Hoje é dia de festa em Anapu, pequeno e pobre município perdido na Terra do Meio, sudoeste do Pará. Vai ter missa. Cânticos, orações e um almoço comunitário movimentarão a comunidade. À noite, no salão paroquial, o "Forró da Dorothy" vai encher de música e alegria um solo encharcado de suor e sangue. Celebração da vida. Celebração da presença viva de quem soube se doar - integralmente - para que todos alcançassem a vida em plenitude. Terra sem males, reino de Deus, socialismo, ou de tudo, um pouco.
Dorothy morreu, mas permanece incrivelmente viva. De fato, naquela manhã chuvosa de 12 de fevereiro de 2005, ela recebeu seis tiros a queima rouba. É verdade também que seu corpo pequeno de mulher de 73 anos, ensangüentado, tombou sobre o solo de um sonho tão sonhado: o PDS Esperança, um punhado de hectares disputado a ferro e fogo por dezenas de famílias camponesas e um seleto grupo de grileiros e pecuaristas, estes, aliás, conhecidos na região pela sintomática alcunha de "sudanzeiros".
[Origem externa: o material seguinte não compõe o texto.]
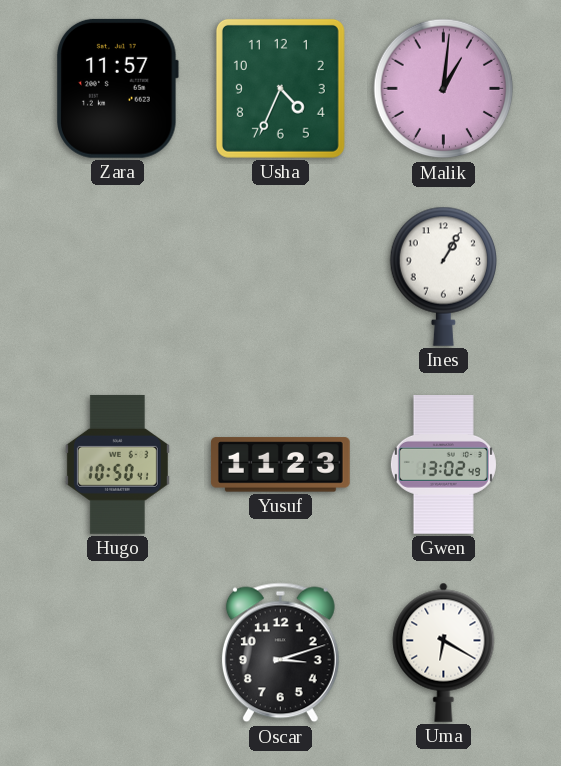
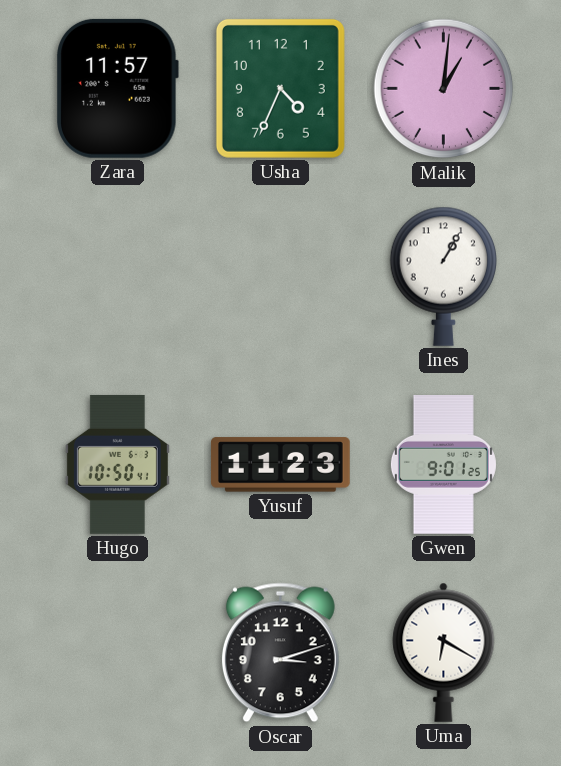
Gwen: 13:02 -> 9:01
Em uma de suas mãos a missionária carregava sua mais perigosa arma, um exemplar da Bíblia. Consta que ela ainda tentou argumentar com seus matadores. Usou a palavra, ferro que fere e tem mais força que balas "dum dum". Definitivamente, quem se dispuser a ultrapassar os muitos quilômetros de atoleiro até Anapu, poderá encontrar a sepultura, singela e absolutamente despojada de luxos e adereços, onde repousa os restos dessa missionária nascida nos Estados Unidos e brasileira por opção.
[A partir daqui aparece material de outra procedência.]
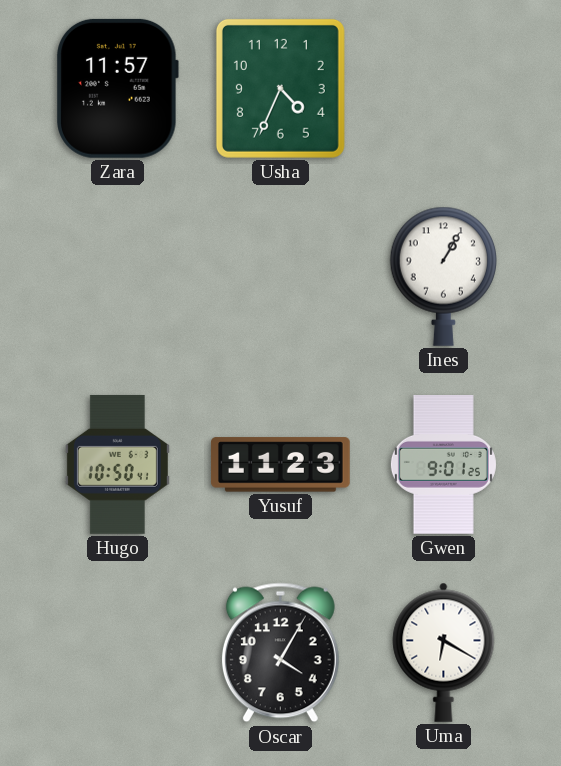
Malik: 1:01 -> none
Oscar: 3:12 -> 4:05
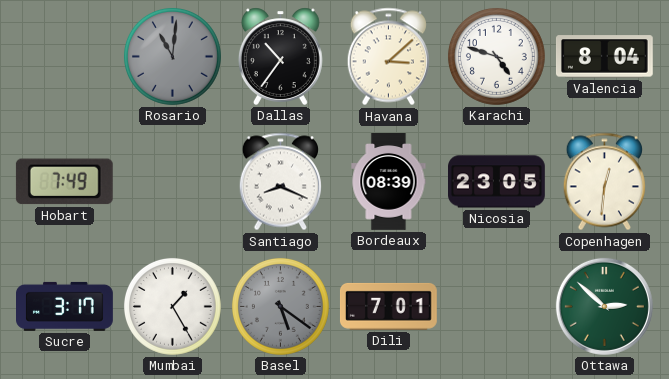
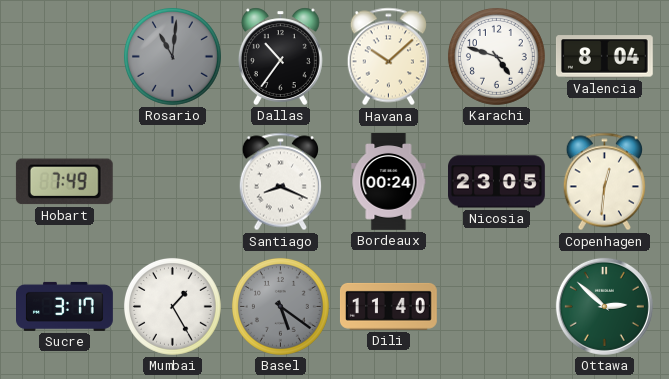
Havana: 3:08 -> 10:08
Bordeaux: 08:39 -> 00:24
Dili: 7:01 -> 11:40
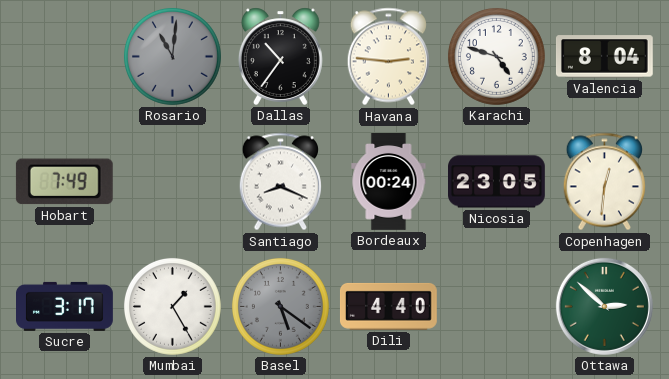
Havana: 10:08 -> 2:46
Dili: 11:40 -> 4:40
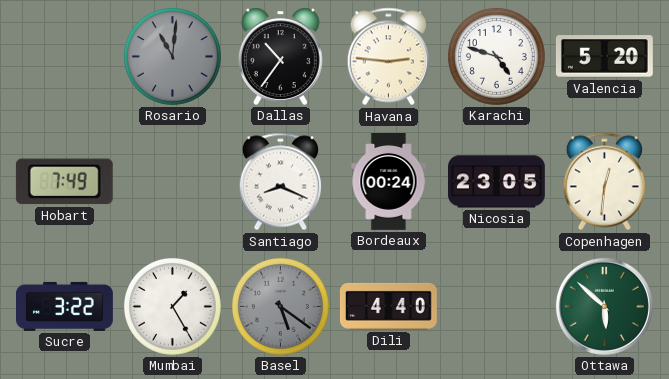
Valencia: 8:04 -> 5:20
Sucre: 3:17 -> 3:22
Ottawa: 2:52 -> 5:52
Apesar de todas essas provas materiais, desafiando o olhar dos céticos, Dorothy tem sido vista recentemente e cada vez mais. Basta que as foices se levantem e as cercas da injustiça sejam quebradas, para dar passagem a uma nova legião de sem-terra e suas rubras bandeiras, para que a presença de Dorothy seja notada. Palavra que corta, fermento de rebeliões.
Hoje, e sempre, é dia de celebrar o nascimento da esperança dos que não se rendem nem se vendem.